─── Passage

UNITED STATES DISTRICT COURT SOUTHERN DISTRICT OF NEW YORK
Jan 14, 2021
1:19-cv-07163-MKV (S.D.N.Y. Jan. 14, 2021)

Opinion

1:19-cv-07163-MKV

01-14-2021

JOSE GUZMAN, Plaintiff, v. WILLIAM BARR, in his capacity as Attorney General of the United States, Defendant.


OPINION AND ORDER GRANTING MOTION TO DISMISS

:

Pro se Plaintiff Jose Guzman filed this action seeking a declaration that he is not removable pursuant to several provisions of the federal Immigration and Naturalization Act ("INA"). In subsequent filings, Mr. Guzman has also sought an order declaring him a citizen of the United States, or otherwise ordering the United States Citizenship and Immigration Services ("USCIS") to proceed with his application for naturalization notwithstanding pending removal proceedings. The Government opposes Plaintiff's requests and moved to dismiss Plaintiff's complaint for lack of subject matter jurisdiction and failure to state a claim. For the reasons stated herein, Defendant's Motion to Dismiss is GRANTED.

BACKGROUND

For the purposes to Defendant's motion to dismiss, the facts are drawn from Plaintiff's Amended Complaint and are assumed to be true.

In addition to Plaintiff's initial Complaint in this action [ECF No. 1], Plaintiff has also filed a "Brief Statement in Support of Plaintiff [sic] Complaint," which takes the form of a pleading and includes sections regarding the parties, jurisdiction and venue, and a prayer for relief. See ECF No. 16. This document appears to include all the information contained in Plaintiff's initial complaint, with the sole exception of an affirmation from Mr. Guzman that was attached to the initial pleading. Consistent with the liberal construction of pro se filings, see infra at XX, the Court will construe the "Brief Statement" as an Amended Complaint and refers to it as such in this Opinion.

Pro se Plaintiff Jose Guzman is a lawful permanent resident of the United States and a national of the Dominican Republic. Amended Complaint, ECF No. 16, at 1 ¶ 1, 2 ¶ 2. Sometime after being admitted into the United States in 1974, the Plaintiff applied for naturalization as a United States citizen. Amended Complaint at 2 ¶ 2-3. At some point thereafter, Plaintiff was interviewed for naturalization and claims to have "met all the requirements" to become a United States citizen. Amended Complaint at 3 ¶ 5.

The Court includes page numbers in addition to paragraph numbers only to the extent the Amended Complaint reuses paragraph number 1-4.

──────
─── Data segment

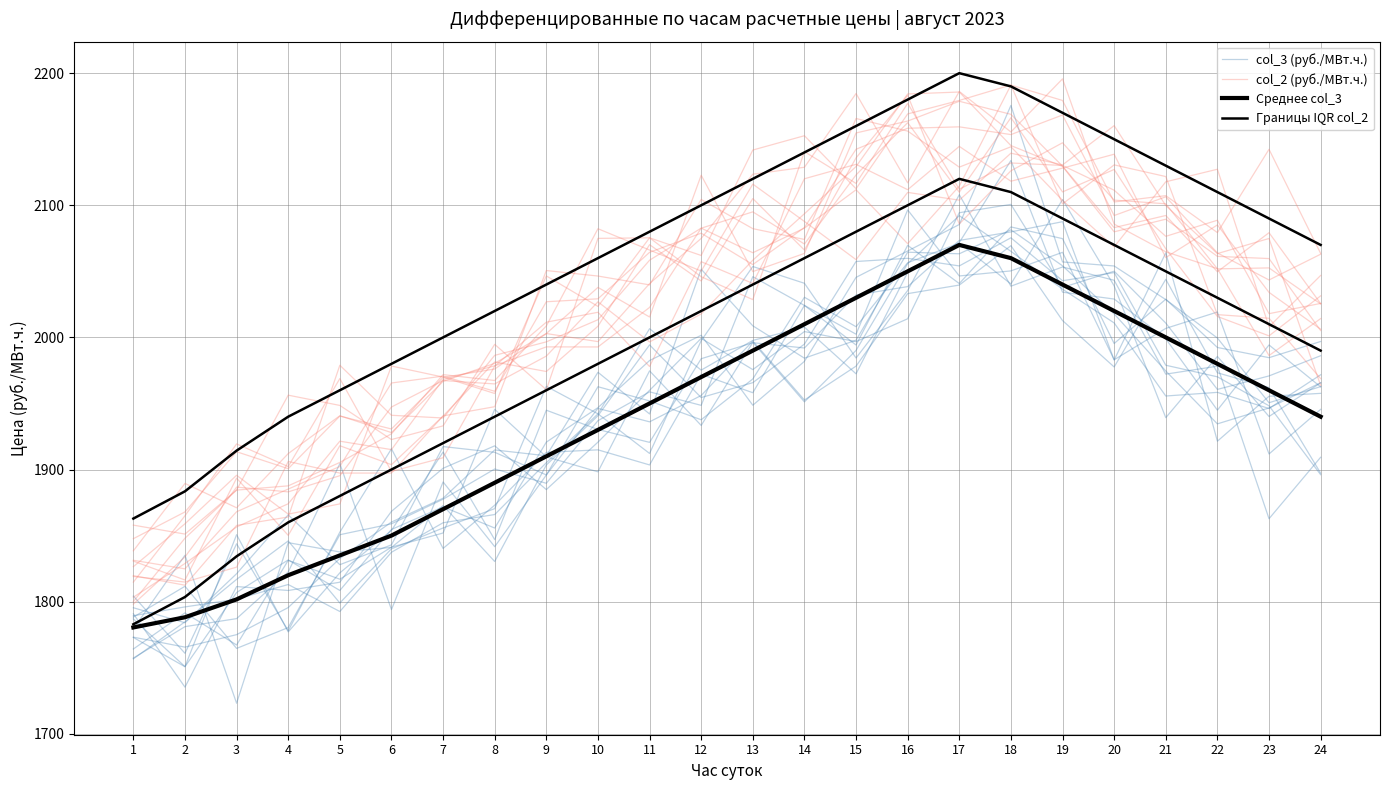

In col_2 (руб./МВт.ч.), how many points are higher than both neighbors (excluding endpoints)?

5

──────

_Exercise instructions_.
1. Update everything in the opinion from "Pro se Plaintiff Jose Guzman is" down to "Complaint at 3 ¶ 5.", putting "permanent resident" in place of "lawful permanent resident".
2. In the opinion's first paragraph after the title "OPINION AND ORDER GRANTING MOTION TO DISMISS", which forms of relief does Mr. Guzman seek?

_Answers to the tasks_.
1.
Pro se Plaintiff Jose Guzman is a permanent resident of the United States and a national of the Dominican Republic. Amended Complaint, ECF No. 16, at 1 ¶ 1, 2 ¶ 2. Sometime after being admitted into the United States in 1974, the Plaintiff applied for naturalization as a United States citizen. Amended Complaint at 2 ¶ 2-3. At some point thereafter, Plaintiff was interviewed for naturalization and claims to have "met all the requirements" to become a United States citizen. Amended Complaint at 3 ¶ 5.

2.
- A declaration that he is not removable under several provisions of the federal Immigration and Naturalization Act
- An order declaring him a citizen of the United States
- An order directing USCIS to proceed with his application for naturalization notwithstanding pending removal proceedings